Pidgins — Refrains of the Day, Volume 1 | The Quietus

Pidgins

Refrains of the Day, Volume 1

Mexico City residents Aaron With and Milo Tamez hack boardroom vernaculars to disquieting ends, finds Daryl Worthington

Nothing really means anything anymore. Online communities are being bought and rewired from the top down. Spaces for independent music distribution are being exchanged by companies which unironically use words like ‘content creators’. The people who make these spaces a nice way of interfacing with the world and produce a value beyond what’s countable, are tallied as users. A metric to measure the profitability of digital infrastructure. The debut album by Mexico City duo Pidgins is vital because it takes something back. Reappropriating the linguistic junk of a system that puts a price on everything.

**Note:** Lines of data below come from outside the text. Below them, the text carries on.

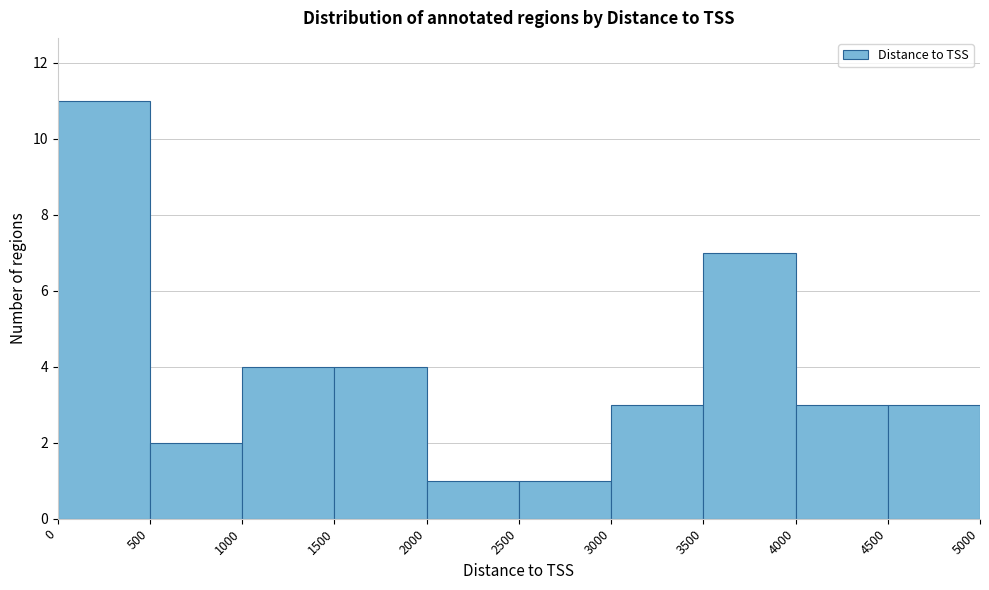

Reading left to right, list every bar in this chart as the range it spans on the x-axis followed by its height. The values are not printed on the chart, so give them approximately, as read against the axis.

0 to 500: 11
500 to 1000: 2
1000 to 1500: 4
1500 to 2000: 4
2000 to 2500: 1
2500 to 3000: 1
3000 to 3500: 3
3500 to 4000: 7
4000 to 4500: 3
4500 to 5000: 3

Across Refrains of the Day, Volume 1, the duo of Aaron With and Milo Tamez mix cascading rhythms with instrumentation esoteric and exotic, mbiras and hurdy-gurdies dancing through electronics and an ecosystem of percussion. This is a verdant space with a twist. Pidgins speak in the language of clickbait self-help and corporate guff, as track titles such as ‘Regression Analysis’ provide content for With’s incessant mantras. As the release notes explain, the point is to interrogate these phrases. That might sound dry and academic, but Pidgins are too accomplished at making free-wheeling, richly layered music for that to be so.

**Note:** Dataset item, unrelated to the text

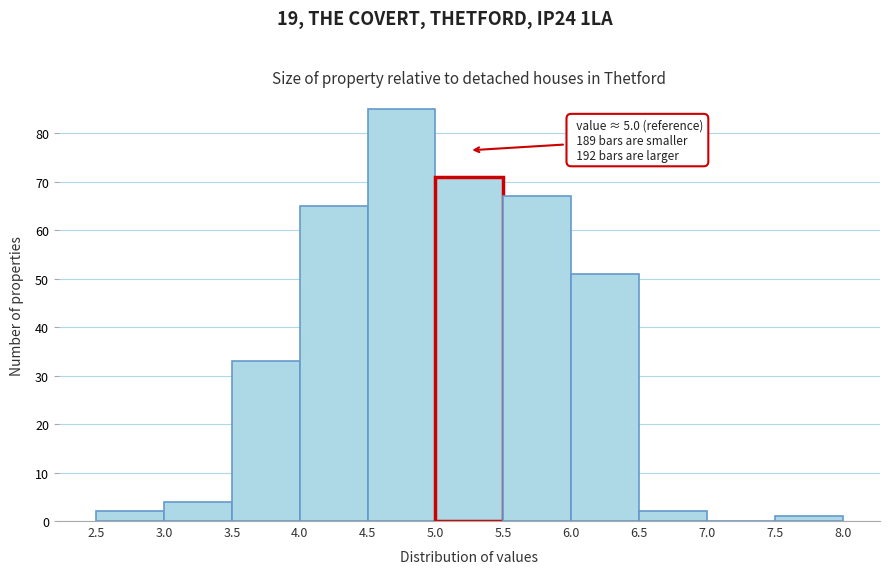

Over which range of the x-axis is the bar tallest?

4.5 to 5.0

On ‘This Simple Hack to Fix Your Stomach’, a proliferating bed of hand drums and idiophone chimes underpin effects-drenched vocals. The cumulative effect is something like Panda Bear jamming with Julio ‘Chocolate’ Algendones. A soulfulness leaking through to soothe ailments beyond those flagged in hyperlinked blackholes.

The later tracks freakout more, as though forcefully shaking vapid slogans into something with substance. On ‘Content Marketing’ the titular phrase gets chanted into a feverish stupor. ‘Still In Progress’ has With’s voice pitched down into pure lethargy. But what conjures limbo also conjures possibility. Tamez’s percussion gently mutates to shade the dead time with movement and grace. ‘Profit Shifting’ evokes a rainforest. The title phrase suggests even that could be commodified, but as it’s chanted into a tender lament, the possibility emerges that something more profound might still be hiding under the canopy. The title phrase is chanted into a tender lament, painting a world fully commodified, and the possibility something more profound might still be hiding under the canopy.

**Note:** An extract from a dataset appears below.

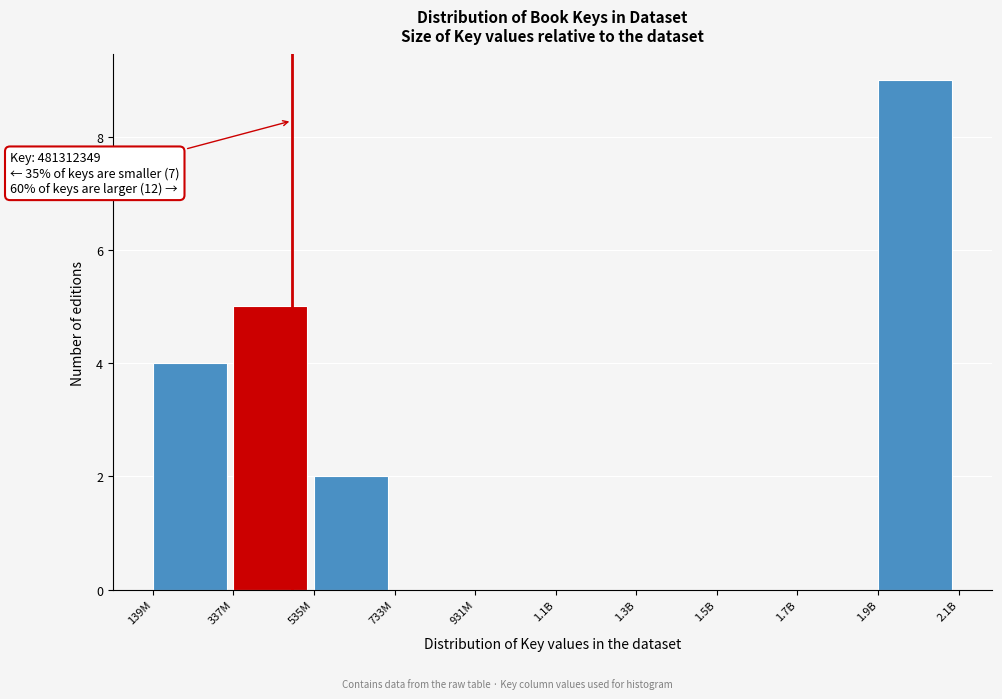

Reading left to right, list all the values displayed in this chart.

139M=4	337M=5	535M=2	733M=0	931M=0	1.1B=0	1.3B=0	1.5B=0	1.7B=0	1.9B=9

Everything hits a moving crescendo on closer ‘Search Optimization’. A plodding beat swiftly sprouts new limbs. With’s voice sounds like it’s being microwaved as he plays with the track title. Just as it’s about to implode, they hit the most unlikely serenity.

What makes Refrains of the Day, Volume 1 so compelling is its reversibility. You could hear this as depicting a situation where everything has been commodified and echoes of rich music traditions have become soundtracks for productivity jargon. But the intensity and depth of Pidgins’ playing breathes new life into dead cliches, triggering an excess of meaning where meaning seems to have all but disappeared. They hack and re-animate corporate jargon and SEO-spawned vernaculars to create genuine escape routes.